Why have these techniques been used less in life insurance?

In general insurance, the majority of business is written directly to the customer.  Customers provide lots of details upfront and a firm price is provided. 

The prices vary considerably for different customers and the presence of aggregators and use of external data sources mean that a motor insurer generally has hundreds of rating factors available for its analyses.

In life insurance the majority of business is sold through financial advisers with business typically sold on guaranteed premiums with terms of 20-30 years. 

Providers quote ‘standard prices’ based on a low numbers of rating factors – typically sum assured, age, term and smoker status. 

A firm (underwritten) price is not provided until a full application with medical questions has been completed.  Some customers will then be offered a higher price to reflect their higher risk, but most customers will continue to be offered the ‘standard price’.

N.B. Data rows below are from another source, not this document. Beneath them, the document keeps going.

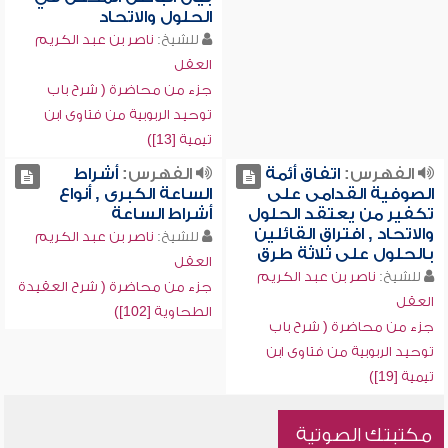
الحلول والاتحاد
للشيخ:
ناصر بن عبد الكريم
العقل
جزء من محاضرة ( شرح باب
توحيد الربوبية من فتاوى ابن
تيمية [13])
الفهرس:
اتفاق أئمة
الفهرس:
أشراط
الصوفية القدامى على
الساعة الكبرى , أنواع
تكفير من يعتقد الحلول
أشراط الساعة
والاتحاد , افتراق القائلين
للشيخ:
ناصر بن عبد الكريم
بالحلول على ثلاثة طرق
العقل
للشيخ:
ناصر بن عبد الكريم
جزء من محاضرة ( شرح العقيدة
العقل
الطحاوية [102])
جزء من محاضرة ( شرح باب
توحيد الربوبية من فتاوى ابن
تيمية [19])
مكتبتك الصوتية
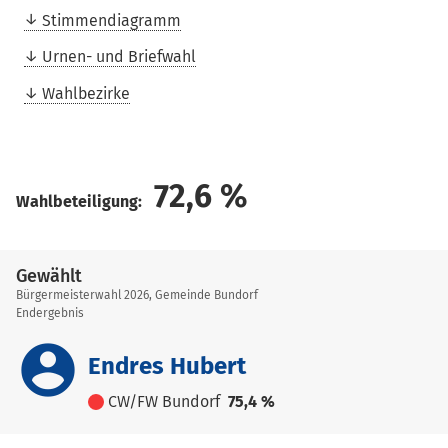
Stimmendiagramm
Urnen- und Briefwahl
Wahlbezirke
72,6
%
Wahlbeteiligung:
Gewählt
Bürgermeisterwahl 2026, Gemeinde Bundorf
Endergebnis
account_circle
Endres Hubert
CW/FW Bundorf
75,4 %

This lower availability of data means that it is more difficult to implement as rich a price optimisation model in life insurance.  There are, however, differences in this market that whilst presenting challenges also offer opportunities:

  • As well as customer related factors, adviser related factors, including the level and shape of commission, how this fits with an advisers’ distribution model and the price sensitivity of an adviser, can be a significant influence on demand and elasticity.
  • A standard price is initially quoted followed by an underwritten price.The decision made by customers when the price does or doesn’t change is potentially a valuable source of information.
  • There is a movement within advised business to request more information to provide an initial quote.This information, along with advanced data analytics techniques, offers a life insurer a greater insight into their potential customers.
  • The use of price comparison sites is a small part of the life insurance market but their use is growing.This is likely to make customers more price sensitive, and so this channel will become more of a focus for price optimisation techniques in the future,

What is the business impact?

Price optimisation techniques give insurers a better understanding of their customers which, alongside the development of a robust customer fairness framework, should drive improved business outcomes. 

In a competitive marketplace, being able to predict the impact of price points based on a detailed understanding of your customers could be a big opportunity for life insurers, allowing them to more effectively manage capacity and balance this with demand. It could also help identify areas of the market currently not ‘converting’. 

For example, conversion rates may be poor for smaller sum assureds, which could be improved by offering a lower but still profitable price.  Ultimately, the use of these techniques allows profitability, volume and customer value objectives to be met using fact rather than judgement.